Consider the following chemical reaction: 2H2O (l) →2H2 (g) + O2 (g) What mass of H2O is required to form 1.3 L of O2 at a temperature of 325 K and a pressure of 0.991 atm? Express your answer using two significant figures.

1.73g of H2O

Explanation:

The following data were obtained from the question:

Volume (V) of O2 = 1.3L

Temperature (T) = 325 K

Pressure (P) = 0.991 atm

Gas constant (R) = 0.0821 atm. L/Kmol

Next, we shall determine the number of mole (n) of O2 produced from the reaction. This can be obtained by using the ideal gas equation as shown below:

PV = nRT

0.991 x 1.3 = n x 0.0821 x 325

Divide both side by 0.0821 x 325

n = (0.991 x 1.3) / (0.0821 x 325)

n = 0.048 mole

Therefore, 0.048 mole of O2 was produced from the reaction.

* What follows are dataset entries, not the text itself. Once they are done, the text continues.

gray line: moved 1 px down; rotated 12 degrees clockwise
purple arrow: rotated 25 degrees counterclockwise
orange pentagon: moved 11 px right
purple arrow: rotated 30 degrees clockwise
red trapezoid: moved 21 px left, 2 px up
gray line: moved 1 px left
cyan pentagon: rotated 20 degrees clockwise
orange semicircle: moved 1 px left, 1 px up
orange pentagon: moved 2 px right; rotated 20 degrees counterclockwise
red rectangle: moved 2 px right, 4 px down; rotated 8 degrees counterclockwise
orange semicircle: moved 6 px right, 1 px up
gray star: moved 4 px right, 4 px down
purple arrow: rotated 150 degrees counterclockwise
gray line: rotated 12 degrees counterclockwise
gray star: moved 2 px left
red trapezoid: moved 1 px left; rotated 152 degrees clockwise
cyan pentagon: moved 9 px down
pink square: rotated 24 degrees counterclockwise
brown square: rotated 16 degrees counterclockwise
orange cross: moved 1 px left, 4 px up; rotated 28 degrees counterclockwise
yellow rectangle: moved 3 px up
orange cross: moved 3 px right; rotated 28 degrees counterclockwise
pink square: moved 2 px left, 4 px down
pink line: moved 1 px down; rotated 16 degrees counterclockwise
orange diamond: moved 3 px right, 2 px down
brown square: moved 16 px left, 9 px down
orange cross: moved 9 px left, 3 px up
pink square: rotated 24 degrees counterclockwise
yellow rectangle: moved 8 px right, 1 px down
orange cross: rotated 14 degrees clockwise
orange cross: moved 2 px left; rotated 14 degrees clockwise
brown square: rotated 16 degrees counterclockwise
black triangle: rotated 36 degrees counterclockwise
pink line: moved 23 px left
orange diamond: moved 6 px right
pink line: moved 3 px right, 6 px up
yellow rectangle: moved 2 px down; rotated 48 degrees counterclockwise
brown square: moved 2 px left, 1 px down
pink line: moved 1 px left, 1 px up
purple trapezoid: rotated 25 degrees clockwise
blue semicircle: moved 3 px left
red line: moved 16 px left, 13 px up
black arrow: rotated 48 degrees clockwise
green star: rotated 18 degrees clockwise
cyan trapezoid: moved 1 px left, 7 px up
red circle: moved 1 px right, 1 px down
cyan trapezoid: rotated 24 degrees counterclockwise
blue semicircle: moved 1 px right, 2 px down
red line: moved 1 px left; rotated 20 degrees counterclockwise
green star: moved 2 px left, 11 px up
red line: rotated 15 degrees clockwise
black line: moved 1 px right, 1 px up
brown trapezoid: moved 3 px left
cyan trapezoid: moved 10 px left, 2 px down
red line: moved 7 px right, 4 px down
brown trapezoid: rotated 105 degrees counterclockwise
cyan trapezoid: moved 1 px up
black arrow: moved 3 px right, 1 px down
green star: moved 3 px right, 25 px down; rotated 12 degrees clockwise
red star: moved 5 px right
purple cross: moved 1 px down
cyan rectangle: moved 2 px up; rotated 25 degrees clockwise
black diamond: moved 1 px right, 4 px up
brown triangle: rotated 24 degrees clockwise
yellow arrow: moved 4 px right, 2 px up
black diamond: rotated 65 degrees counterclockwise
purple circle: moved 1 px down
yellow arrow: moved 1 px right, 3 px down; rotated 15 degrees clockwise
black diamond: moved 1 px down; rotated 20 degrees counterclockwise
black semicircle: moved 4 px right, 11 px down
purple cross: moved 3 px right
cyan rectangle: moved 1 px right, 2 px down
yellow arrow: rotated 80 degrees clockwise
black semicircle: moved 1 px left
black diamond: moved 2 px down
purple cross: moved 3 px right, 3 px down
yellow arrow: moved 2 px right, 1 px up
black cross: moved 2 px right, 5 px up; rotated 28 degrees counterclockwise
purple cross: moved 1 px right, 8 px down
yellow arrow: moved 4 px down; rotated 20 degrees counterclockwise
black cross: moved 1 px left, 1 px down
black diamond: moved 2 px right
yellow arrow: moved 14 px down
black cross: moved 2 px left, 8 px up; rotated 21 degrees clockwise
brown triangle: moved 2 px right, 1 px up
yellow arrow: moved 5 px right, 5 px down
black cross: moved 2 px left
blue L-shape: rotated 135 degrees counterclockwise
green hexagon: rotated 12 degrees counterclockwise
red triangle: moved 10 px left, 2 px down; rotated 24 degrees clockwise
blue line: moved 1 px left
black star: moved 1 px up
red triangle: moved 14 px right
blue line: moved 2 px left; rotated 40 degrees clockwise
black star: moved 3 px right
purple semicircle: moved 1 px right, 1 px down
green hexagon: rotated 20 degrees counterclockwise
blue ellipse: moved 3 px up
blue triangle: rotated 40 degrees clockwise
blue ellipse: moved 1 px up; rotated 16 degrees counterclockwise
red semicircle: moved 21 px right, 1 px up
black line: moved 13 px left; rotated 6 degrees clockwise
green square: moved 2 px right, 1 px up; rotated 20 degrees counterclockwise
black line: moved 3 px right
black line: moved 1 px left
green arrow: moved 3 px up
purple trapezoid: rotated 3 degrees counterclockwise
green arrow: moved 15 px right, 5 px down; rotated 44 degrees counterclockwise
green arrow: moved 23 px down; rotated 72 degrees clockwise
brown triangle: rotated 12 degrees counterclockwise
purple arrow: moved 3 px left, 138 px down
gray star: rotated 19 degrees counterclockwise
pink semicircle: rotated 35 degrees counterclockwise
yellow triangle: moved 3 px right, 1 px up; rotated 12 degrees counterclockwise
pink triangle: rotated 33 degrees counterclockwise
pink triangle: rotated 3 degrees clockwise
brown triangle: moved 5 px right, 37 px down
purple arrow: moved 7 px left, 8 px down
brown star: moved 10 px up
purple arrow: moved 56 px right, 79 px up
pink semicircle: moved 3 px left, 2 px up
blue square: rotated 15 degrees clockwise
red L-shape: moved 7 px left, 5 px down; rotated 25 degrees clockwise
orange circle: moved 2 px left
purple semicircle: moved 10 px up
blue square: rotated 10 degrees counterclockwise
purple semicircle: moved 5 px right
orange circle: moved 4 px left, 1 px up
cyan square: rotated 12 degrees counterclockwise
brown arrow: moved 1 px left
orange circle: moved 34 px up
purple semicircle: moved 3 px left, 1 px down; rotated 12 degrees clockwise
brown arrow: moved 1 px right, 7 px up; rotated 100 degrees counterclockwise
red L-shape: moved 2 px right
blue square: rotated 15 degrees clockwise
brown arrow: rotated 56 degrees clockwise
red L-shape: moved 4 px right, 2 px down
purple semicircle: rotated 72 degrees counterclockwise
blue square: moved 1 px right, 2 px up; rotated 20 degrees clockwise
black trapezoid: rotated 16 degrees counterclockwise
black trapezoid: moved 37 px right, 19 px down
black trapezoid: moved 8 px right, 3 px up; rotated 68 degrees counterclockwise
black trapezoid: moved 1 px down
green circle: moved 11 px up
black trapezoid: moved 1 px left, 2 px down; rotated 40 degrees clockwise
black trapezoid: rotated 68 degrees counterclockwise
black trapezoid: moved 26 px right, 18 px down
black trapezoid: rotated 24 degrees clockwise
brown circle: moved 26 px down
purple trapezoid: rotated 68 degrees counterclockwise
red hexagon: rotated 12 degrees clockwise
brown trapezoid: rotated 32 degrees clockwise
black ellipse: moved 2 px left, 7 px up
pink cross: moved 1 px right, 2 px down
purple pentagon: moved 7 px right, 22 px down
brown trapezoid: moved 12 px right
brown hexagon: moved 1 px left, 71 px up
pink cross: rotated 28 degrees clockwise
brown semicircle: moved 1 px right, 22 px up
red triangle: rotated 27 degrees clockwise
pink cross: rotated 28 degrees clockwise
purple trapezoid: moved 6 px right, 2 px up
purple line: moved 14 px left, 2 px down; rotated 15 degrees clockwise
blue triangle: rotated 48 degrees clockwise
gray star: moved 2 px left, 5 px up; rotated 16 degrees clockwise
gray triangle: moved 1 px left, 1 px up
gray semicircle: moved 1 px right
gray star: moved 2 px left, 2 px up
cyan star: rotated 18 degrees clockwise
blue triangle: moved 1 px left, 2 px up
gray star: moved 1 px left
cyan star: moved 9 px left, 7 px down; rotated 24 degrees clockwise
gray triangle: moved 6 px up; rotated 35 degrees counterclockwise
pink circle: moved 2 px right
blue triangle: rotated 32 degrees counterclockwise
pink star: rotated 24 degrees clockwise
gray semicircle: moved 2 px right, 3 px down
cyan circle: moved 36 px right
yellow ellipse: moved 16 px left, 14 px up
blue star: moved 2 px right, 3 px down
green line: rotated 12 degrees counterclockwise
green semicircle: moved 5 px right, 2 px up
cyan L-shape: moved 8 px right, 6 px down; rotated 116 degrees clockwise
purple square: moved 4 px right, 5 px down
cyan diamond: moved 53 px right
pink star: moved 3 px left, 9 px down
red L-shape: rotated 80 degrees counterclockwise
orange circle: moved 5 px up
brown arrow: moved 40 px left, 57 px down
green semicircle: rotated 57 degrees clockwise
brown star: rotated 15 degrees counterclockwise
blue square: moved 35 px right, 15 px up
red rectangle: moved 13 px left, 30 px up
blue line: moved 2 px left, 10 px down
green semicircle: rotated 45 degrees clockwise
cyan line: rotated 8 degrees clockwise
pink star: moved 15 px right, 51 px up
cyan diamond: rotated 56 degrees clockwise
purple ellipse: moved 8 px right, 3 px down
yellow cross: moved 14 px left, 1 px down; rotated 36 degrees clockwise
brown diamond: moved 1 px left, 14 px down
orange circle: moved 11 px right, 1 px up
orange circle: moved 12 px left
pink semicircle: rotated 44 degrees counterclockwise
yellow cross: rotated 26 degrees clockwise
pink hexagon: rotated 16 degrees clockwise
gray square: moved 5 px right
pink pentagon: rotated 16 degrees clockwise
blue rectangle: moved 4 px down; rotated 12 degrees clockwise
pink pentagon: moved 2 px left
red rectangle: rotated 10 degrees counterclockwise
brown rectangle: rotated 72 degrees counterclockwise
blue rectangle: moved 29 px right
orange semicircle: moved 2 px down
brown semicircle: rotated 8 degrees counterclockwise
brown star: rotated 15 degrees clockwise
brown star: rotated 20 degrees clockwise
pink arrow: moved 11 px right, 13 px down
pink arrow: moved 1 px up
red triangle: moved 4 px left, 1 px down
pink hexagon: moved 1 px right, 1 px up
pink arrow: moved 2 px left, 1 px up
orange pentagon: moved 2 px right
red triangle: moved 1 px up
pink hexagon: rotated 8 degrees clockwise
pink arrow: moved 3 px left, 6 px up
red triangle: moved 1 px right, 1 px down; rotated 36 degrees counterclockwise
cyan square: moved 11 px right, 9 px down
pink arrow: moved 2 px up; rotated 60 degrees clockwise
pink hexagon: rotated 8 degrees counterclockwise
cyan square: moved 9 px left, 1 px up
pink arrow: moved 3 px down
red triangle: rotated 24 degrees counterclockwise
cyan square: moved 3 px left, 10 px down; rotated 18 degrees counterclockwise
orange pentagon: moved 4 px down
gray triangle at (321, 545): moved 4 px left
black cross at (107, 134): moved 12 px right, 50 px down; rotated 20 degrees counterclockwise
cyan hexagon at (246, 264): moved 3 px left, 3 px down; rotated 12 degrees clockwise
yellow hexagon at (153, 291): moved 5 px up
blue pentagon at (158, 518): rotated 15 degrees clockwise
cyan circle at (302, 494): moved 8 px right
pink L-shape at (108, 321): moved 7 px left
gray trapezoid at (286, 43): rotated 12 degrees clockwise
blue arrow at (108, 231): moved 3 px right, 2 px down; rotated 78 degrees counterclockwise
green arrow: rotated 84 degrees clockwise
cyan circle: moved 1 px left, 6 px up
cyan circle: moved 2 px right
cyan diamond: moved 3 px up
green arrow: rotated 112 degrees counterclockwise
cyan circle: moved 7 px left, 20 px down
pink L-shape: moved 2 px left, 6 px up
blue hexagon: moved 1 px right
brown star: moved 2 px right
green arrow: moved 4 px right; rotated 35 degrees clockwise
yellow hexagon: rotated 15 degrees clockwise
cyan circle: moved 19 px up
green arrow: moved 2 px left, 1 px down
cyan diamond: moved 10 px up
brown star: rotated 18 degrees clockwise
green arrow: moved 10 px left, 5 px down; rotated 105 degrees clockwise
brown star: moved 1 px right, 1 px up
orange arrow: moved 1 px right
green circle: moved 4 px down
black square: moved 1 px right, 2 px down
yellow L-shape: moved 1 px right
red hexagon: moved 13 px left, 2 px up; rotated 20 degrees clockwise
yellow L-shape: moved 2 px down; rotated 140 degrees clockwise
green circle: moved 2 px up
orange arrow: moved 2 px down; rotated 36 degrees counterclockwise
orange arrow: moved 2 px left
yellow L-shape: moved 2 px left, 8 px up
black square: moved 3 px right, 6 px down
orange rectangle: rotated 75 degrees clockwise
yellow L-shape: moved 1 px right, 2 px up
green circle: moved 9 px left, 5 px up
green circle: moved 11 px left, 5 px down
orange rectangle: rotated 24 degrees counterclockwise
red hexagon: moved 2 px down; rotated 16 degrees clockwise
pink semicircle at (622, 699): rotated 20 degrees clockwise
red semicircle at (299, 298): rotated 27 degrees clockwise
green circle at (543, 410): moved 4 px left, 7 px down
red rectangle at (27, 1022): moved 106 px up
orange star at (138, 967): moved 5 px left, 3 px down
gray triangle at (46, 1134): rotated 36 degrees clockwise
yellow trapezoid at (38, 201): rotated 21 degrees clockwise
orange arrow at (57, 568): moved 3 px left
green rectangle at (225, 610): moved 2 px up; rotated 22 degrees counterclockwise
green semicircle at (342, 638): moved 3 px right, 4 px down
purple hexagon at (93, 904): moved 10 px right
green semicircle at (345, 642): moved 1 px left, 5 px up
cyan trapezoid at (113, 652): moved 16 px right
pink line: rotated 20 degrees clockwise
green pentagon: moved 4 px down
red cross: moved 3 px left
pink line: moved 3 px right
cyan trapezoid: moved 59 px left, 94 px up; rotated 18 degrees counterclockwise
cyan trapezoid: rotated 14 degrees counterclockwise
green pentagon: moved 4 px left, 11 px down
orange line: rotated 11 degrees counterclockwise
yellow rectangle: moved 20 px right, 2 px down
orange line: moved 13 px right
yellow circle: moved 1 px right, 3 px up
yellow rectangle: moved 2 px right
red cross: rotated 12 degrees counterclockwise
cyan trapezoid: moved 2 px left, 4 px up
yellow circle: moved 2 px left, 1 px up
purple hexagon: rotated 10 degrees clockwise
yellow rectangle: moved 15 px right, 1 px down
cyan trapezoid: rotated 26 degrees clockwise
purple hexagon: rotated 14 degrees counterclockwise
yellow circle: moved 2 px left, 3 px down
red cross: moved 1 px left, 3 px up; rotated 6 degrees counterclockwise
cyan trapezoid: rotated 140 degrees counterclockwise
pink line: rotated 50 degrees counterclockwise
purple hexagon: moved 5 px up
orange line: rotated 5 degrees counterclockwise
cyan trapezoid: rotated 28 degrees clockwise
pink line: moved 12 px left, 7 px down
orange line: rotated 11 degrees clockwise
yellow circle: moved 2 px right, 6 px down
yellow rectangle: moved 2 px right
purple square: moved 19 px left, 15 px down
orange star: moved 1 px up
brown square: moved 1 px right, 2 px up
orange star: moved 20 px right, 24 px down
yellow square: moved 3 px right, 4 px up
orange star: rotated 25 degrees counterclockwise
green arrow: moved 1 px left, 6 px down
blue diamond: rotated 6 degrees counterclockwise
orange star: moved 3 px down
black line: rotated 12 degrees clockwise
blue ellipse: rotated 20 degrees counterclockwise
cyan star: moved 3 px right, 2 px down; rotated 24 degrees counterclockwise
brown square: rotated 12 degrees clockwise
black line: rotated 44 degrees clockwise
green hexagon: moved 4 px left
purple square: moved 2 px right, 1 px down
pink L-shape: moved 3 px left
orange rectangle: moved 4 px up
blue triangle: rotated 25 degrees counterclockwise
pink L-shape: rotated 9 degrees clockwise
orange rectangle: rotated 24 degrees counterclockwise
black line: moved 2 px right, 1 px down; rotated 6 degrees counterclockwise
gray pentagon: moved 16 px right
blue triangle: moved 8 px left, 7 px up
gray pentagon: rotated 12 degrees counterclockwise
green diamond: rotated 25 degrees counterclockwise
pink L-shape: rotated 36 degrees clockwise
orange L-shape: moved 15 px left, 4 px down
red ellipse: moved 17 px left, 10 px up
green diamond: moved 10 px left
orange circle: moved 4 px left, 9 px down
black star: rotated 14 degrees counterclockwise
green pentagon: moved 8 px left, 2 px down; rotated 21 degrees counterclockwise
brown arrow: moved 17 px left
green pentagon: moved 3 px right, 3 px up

Next, we shall determine the number of mole H2O that produce 0.048 mole of O2. This is illustrated below:

2H2O (l) → 2H2 (g) + O2 (g)

From the balanced equation above,

2 moles of H2O produced 1 mole of O2.

Therefore, Xmol of H2O will produce 0.048 mole of O2 i. e

Xmol of H2O = (2 x 0.048) / 1

Xmol of H2O = 0.096 mole

Therefore, 0.096 mole of H2O was used in the reaction.

Finally, we shall convert 0.096 mole of H2O to grams. This is illustrated below:

Molar mass of H2O = (2x1) + 16 = 18g/mol

Number of mole H2O = 0.096 mole

Mass of H2O = ... ?

Mole = mass / molar mass

0.096 = mass / 18

Cross multiply

Mass = 0.096 x 18

Mass of H2O = 1.73g

Therefore, 1.73g of H2O is required for the reaction.